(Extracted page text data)
★ ★ ★ ★

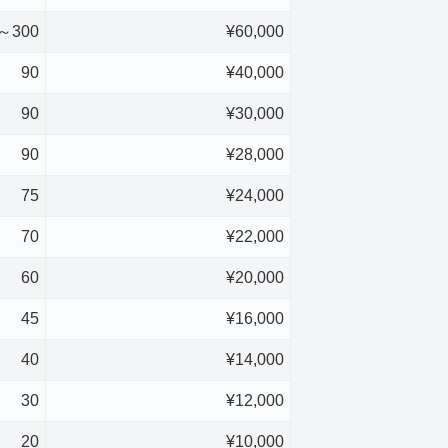
～300
¥60,000
90
¥40,000
90
¥30,000
90
¥28,000
75
¥24,000
70
¥22,000
60
¥20,000
45
¥16,000
40
¥14,000
30
¥12,000
20
¥10,000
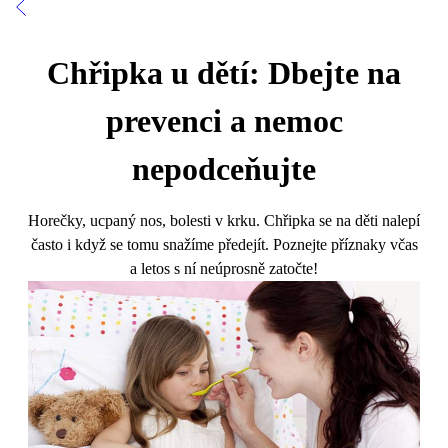
Chřipka u dětí: Dbejte na
prevenci a nemoc
nepodceňujte
Horečky, ucpaný nos, bolesti v krku. Chřipka se na děti nalepí
často i když se tomu snažíme předejít. Poznejte příznaky včas
a letos s ní neúprosně zatočte!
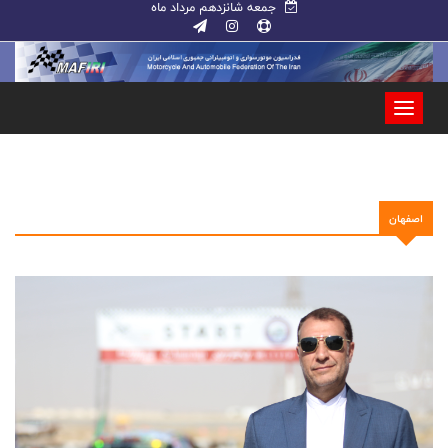
جمعه شانزدهم مرداد ماه
اصفهان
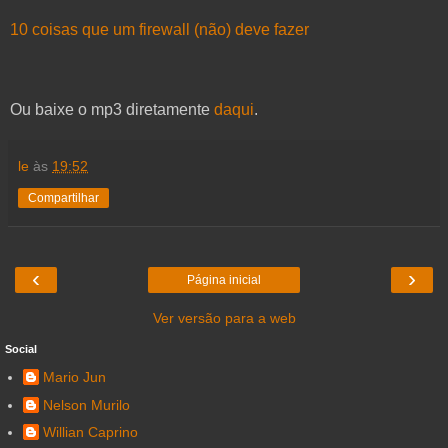
10 coisas que um firewall (não) deve fazer
Ou baixe o mp3 diretamente
daqui
.
le
às
19:52
Compartilhar
‹
›
Página inicial
Ver versão para a web
Social
Mario Jun
Nelson Murilo
Willian Caprino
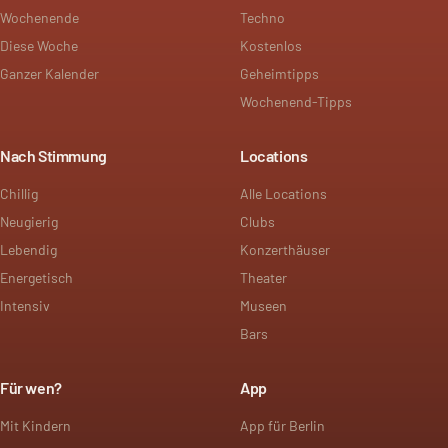
Wochenende
Techno
Diese Woche
Kostenlos
Ganzer Kalender
Geheimtipps
Wochenend-Tipps
Nach Stimmung
Locations
Chillig
Alle Locations
Neugierig
Clubs
Lebendig
Konzerthäuser
Energetisch
Theater
Intensiv
Museen
Bars
Für wen?
App
Mit Kindern
App für Berlin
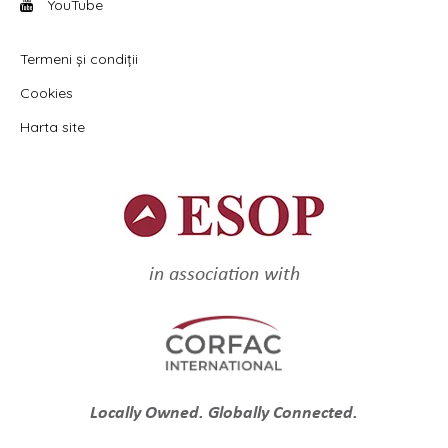
YouTube
Termeni și condiții
Cookies
Harta site
in association with
Locally Owned. Globally Connected.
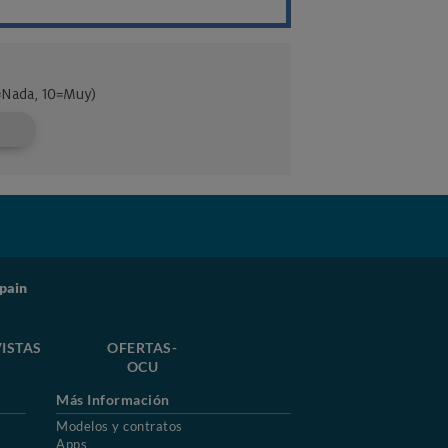
pain
ISTAS
OFERTAS-
OCU
Más Información
Modelos y contratos
Apps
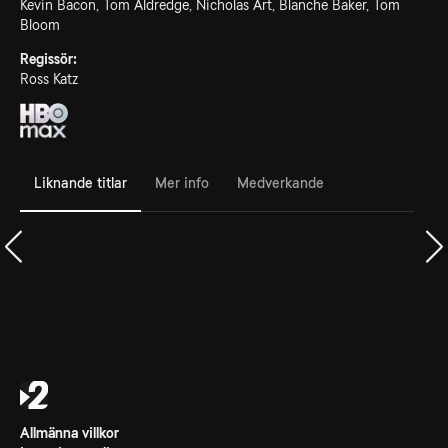
Kevin Bacon, Tom Aldredge, Nicholas Art, Blanche Baker, Tom
Bloom
Regissör:
Ross Katz
Liknande titlar
Mer info
Medverkande
Allmänna villkor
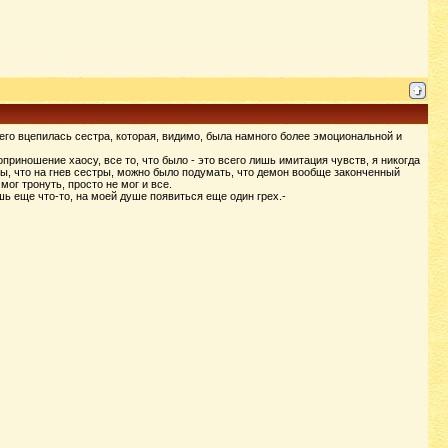
него вцепилась сестра, которая, видимо, была намного более эмоциональной и
приношение хаосу, все то, что было - это всего лишь имитация чувств, я никогда
ы, что на гнев сестры, можно было подумать, что демон вообще законченный
мог тронуть, просто не мог и все.
шь еще что-то, на моей душе появиться еще один грех.-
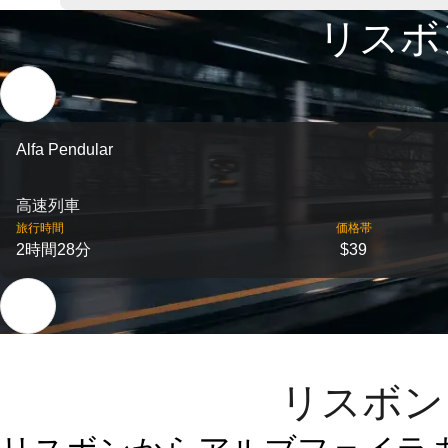
リスボ
Alfa Pendular
高速列車
旅行時間
価格帯
2時間28分
$39
リスボン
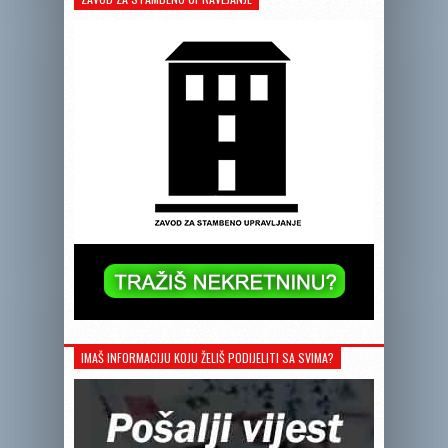
IMAŠ INFORMACIJU KOJU ŽELIŠ PODIJELITI SA SVIMA?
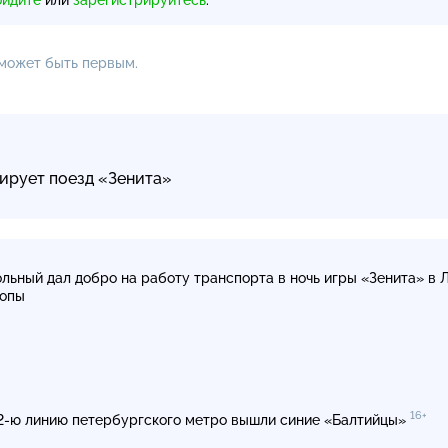
 может быть первым.
ирует поезд «Зенита»
льный дал добро на работу транспорта в ночь игры «Зенита» в 
опы
16+
2-ю
линию петербургского метро вышли синие «Балтийцы»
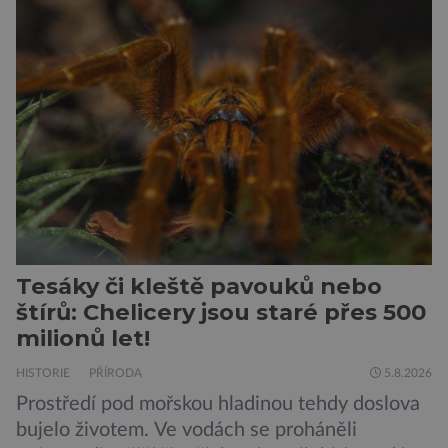
vojáků v permanentní pohotovosti. A pak je tu
Donald Kendall, generální ředitel společnosti
PepsiCo, který se v květnu roku 1989 stává
admirálem flotily, jež čítá sedmnáct […]
Tesáky či kleště pavouků nebo
štírů: Chelicery jsou staré přes 500
milionů let!
HISTORIE
PŘÍRODA
5.8.2026
Prostředí pod mořskou hladinou tehdy doslova
bujelo životem. Ve vodách se proháněli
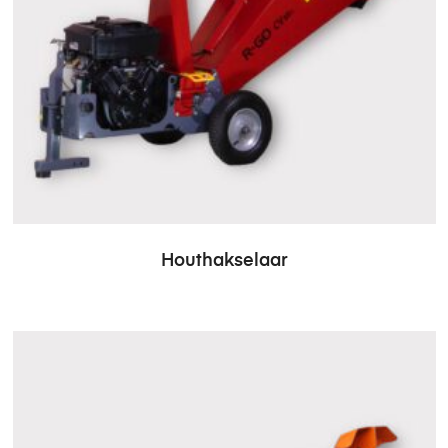
Houthakselaar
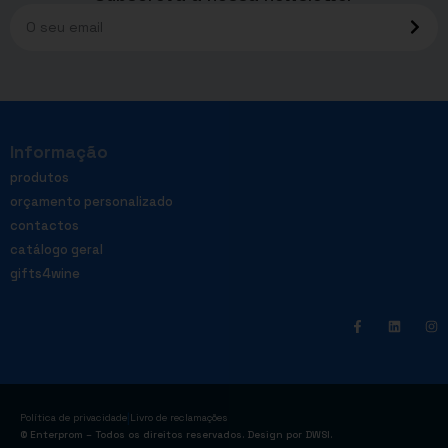
Informação
produtos
orçamento personalizado
contactos
catálogo geral
gifts4wine
|
Política de privacidade
Livro de reclamações
© Enterprom – Todos os direitos reservados. Design por
DWSI
.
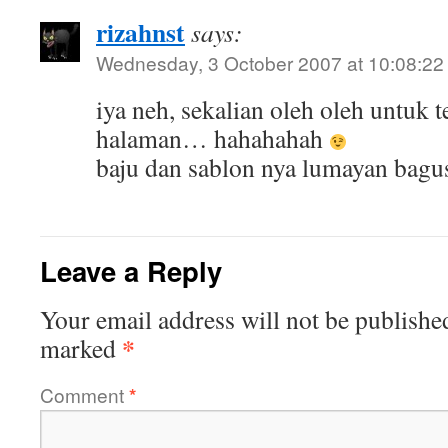
rizahnst
says:
Wednesday, 3 October 2007 at 10:08:22
iya neh, sekalian oleh oleh untuk
halaman… hahahahah
baju dan sablon nya lumayan ba
Leave a Reply
Your email address will not be publishe
*
marked
Comment
*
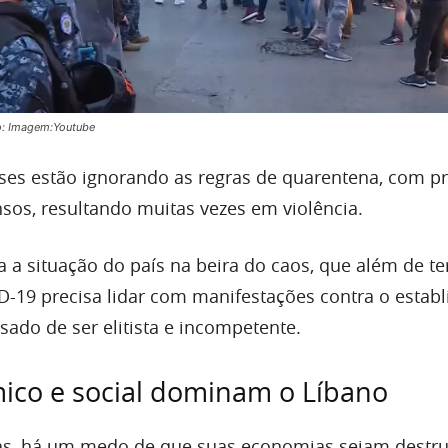
o: Imagem:Youtube
ses estão ignorando as regras de quarentena, com p
nsos, resultando muitas vezes em violência.
xa a situação do país na beira do caos, que além de te
ID-19 precisa lidar com manifestações contra o estab
ado de ser elitista e incompetente.
ico e social dominam o Líbano
as, há um medo de que suas economias sejam destru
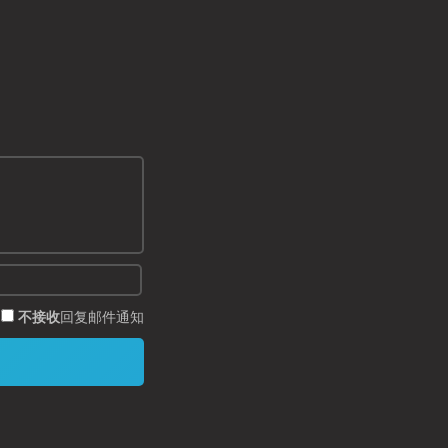
不接收
回复邮件通知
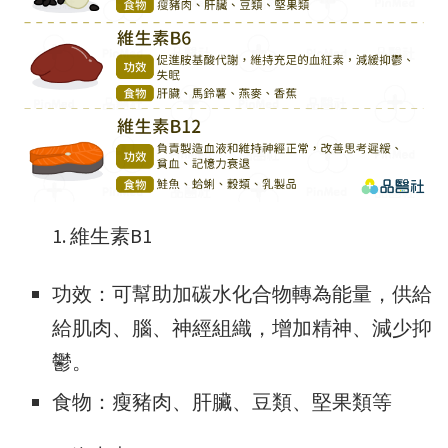
維生素B1
功效：可幫助加碳水化合物轉為能量，供給
給肌肉、腦、神經組織，增加精神、減少抑
鬱。
食物：瘦豬肉、肝臟、豆類、堅果類等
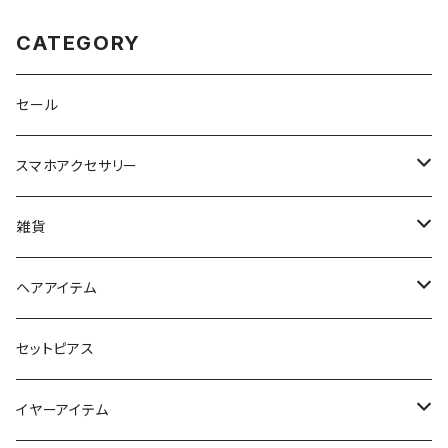
CATEGORY
セール
スマホアクセサリー
iPhoneケース
雑貨
スマホリング＆グリップ
ポーチ
ヘアアイテム
マチ付きポーチ
マルチショルダー
スマートキーポーチ
静電気軽減ヘアブレスレット
セットピアス
フラットポーチ
チャーム / カラビナ
ポニーフック
イヤーアイテム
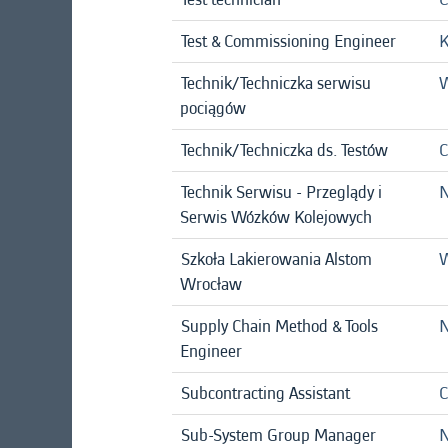
Test & Commissioning Engineer
K
Technik/Techniczka serwisu
W
pociągów
Technik/Techniczka ds. Testów
C
Technik Serwisu - Przeglądy i
N
Serwis Wózków Kolejowych
Szkoła Lakierowania Alstom
W
Wrocław
Supply Chain Method & Tools
N
Engineer
Subcontracting Assistant
C
Sub-System Group Manager
N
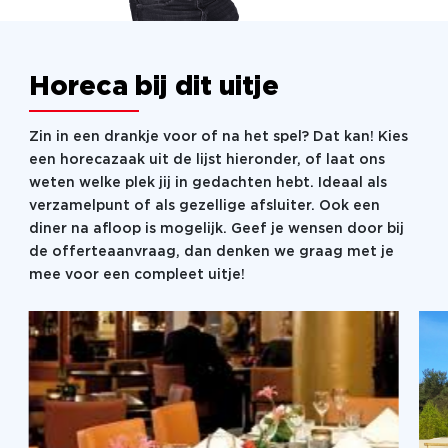
Horeca bij dit uitje
Zin in een drankje voor of na het spel? Dat kan! Kies
een horecazaak uit de lijst hieronder, of laat ons
weten welke plek jij in gedachten hebt. Ideaal als
verzamelpunt of als gezellige afsluiter. Ook een
diner na afloop is mogelijk. Geef je wensen door bij
de offerteaanvraag, dan denken we graag met je
mee voor een compleet uitje!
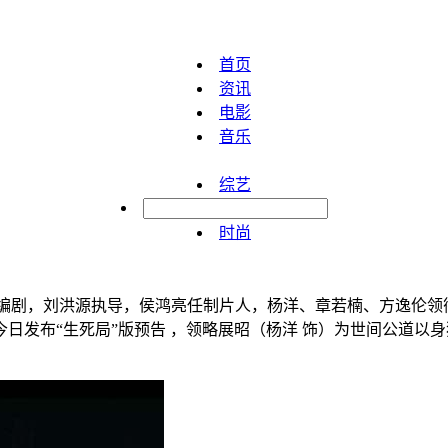
首页
资讯
电影
音乐
综艺
明星
时尚
桐担任编剧，刘洪源执导，侯鸿亮任制片人，杨洋、章若楠、方逸
日发布“生死局”版预告 ，领略展昭（杨洋 饰）为世间公道以身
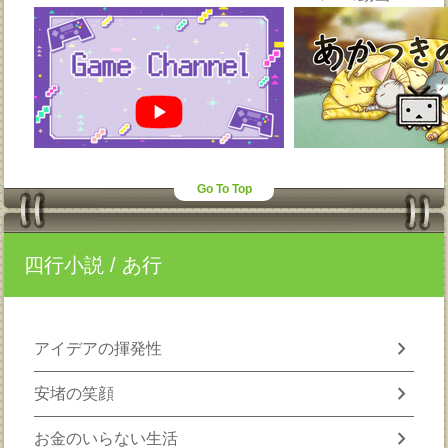
Go To Top
四行小説
/ あ行
chevron_right
アイデアの揮発性
chevron_right
安堵の笑顔
chevron_right
お金のいらない生活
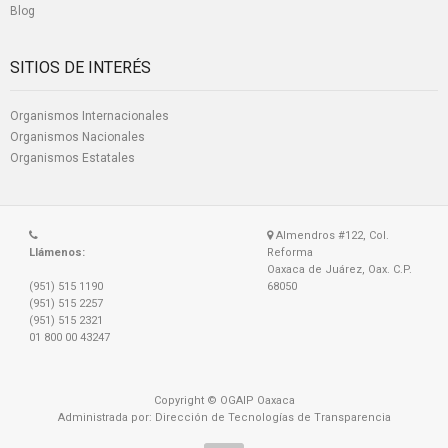
Blog
SITIOS DE INTERÉS
Organismos Internacionales
Organismos Nacionales
Organismos Estatales
Almendros #122, Col.
Llámenos:
Reforma
Oaxaca de Juárez, Oax. C.P.
(951) 515 1190
68050
(951) 515 2257
(951) 515 2321
01 800 00 43247
Copyright © OGAIP Oaxaca
Administrada por: Dirección de Tecnologías de Transparencia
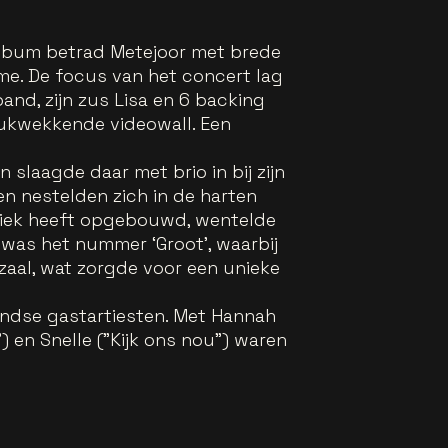
talbum betrad Metejoor met brede
me. De focus van het concert lag
and, zijn zus Lisa en 6 backing
rukwekkende videowall. Een
 slaagde daar met brio in bij zijn
en nestelden zich in de harten
ubliek heeft opgebouwd, wentelde
k was het nummer ‘Groot’, waarbij
zaal, wat zorgde voor een unieke
landse gastartiesten. Met Hannah
) en Snelle ("Kijk ons nou") waren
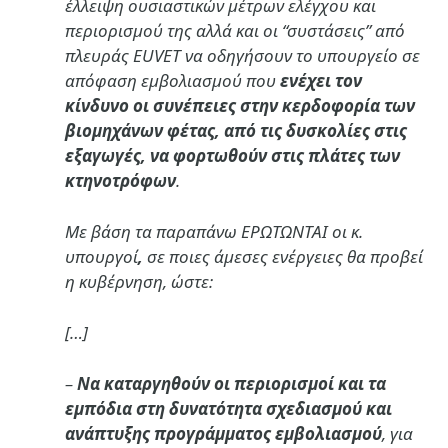
έλλειψη ουσιαστικών μέτρων ελέγχου και
περιορισμού της αλλά και οι “συστάσεις” από
πλευράς EUVET να οδηγήσουν το υπουργείο σε
απόφαση εμβολιασμού που
ενέχει τον
κίνδυνο οι συνέπειες στην κερδοφορία των
βιομηχάνων φέτας, από τις δυσκολίες στις
εξαγωγές, να φορτωθούν στις πλάτες των
κτηνοτρόφων
.
Με βάση τα παραπάνω ΕΡΩΤΩΝΤΑΙ οι κ.
υπουργοί
,
σε ποιες άμεσες ενέργειες θα προβεί
η κυβέρνηση, ώστε:
[…]
–
Να καταργηθούν οι περιορισμοί και τα
εμπόδια στη δυνατότητα σχεδιασμού και
ανάπτυξης προγράμματος εμβολιασμού
, για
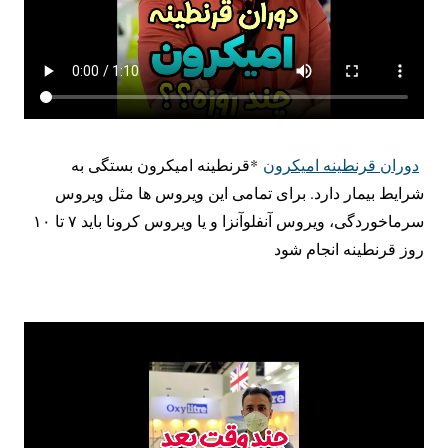
دوران قرنطینه امیکرون
*قرنطینه امیکرون بستگی به
شرایط بیمار دارد. برای تمامی این ویروس ها مثل ویروس
سرماخوردگی، ویروس آنفلوآنزا و یا ویروس کرونا باید ۷ تا ۱۰
روز قرنطینه انجام شود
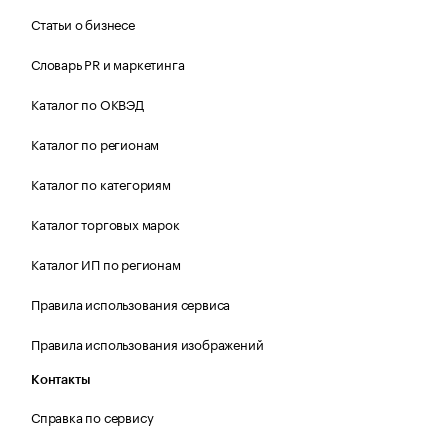
Статьи о бизнесе
Словарь PR и маркетинга
Каталог по ОКВЭД
Каталог по регионам
Каталог по категориям
Каталог торговых марок
Каталог ИП по регионам
Правила использования сервиса
Правила использования изображений
Контакты
Справка по сервису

★ ★ ★ ★

### What to produce
In the data above, start at the line holding "Locally Owned. Globally Connected." and stop after the line holding "мог тронуть, просто не мог и все."; write out those lines exactly, without pictures.

### Answer below
Locally Owned. Globally Connected.
pain
ISTAS
OFERTAS-
OCU
Más Información
Modelos y contratos
Apps
Kevin Bacon, Tom Aldredge, Nicholas Art, Blanche Baker, Tom
Bloom
Regissör:
Ross Katz
Liknande titlar
Mer info
Medverkande
Allmänna villkor
него вцепилась сестра, которая, видимо, была намного более эмоциональной и
приношение хаосу, все то, что было - это всего лишь имитация чувств, я никогда
ы, что на гнев сестры, можно было подумать, что демон вообще законченный
мог тронуть, просто не мог и все.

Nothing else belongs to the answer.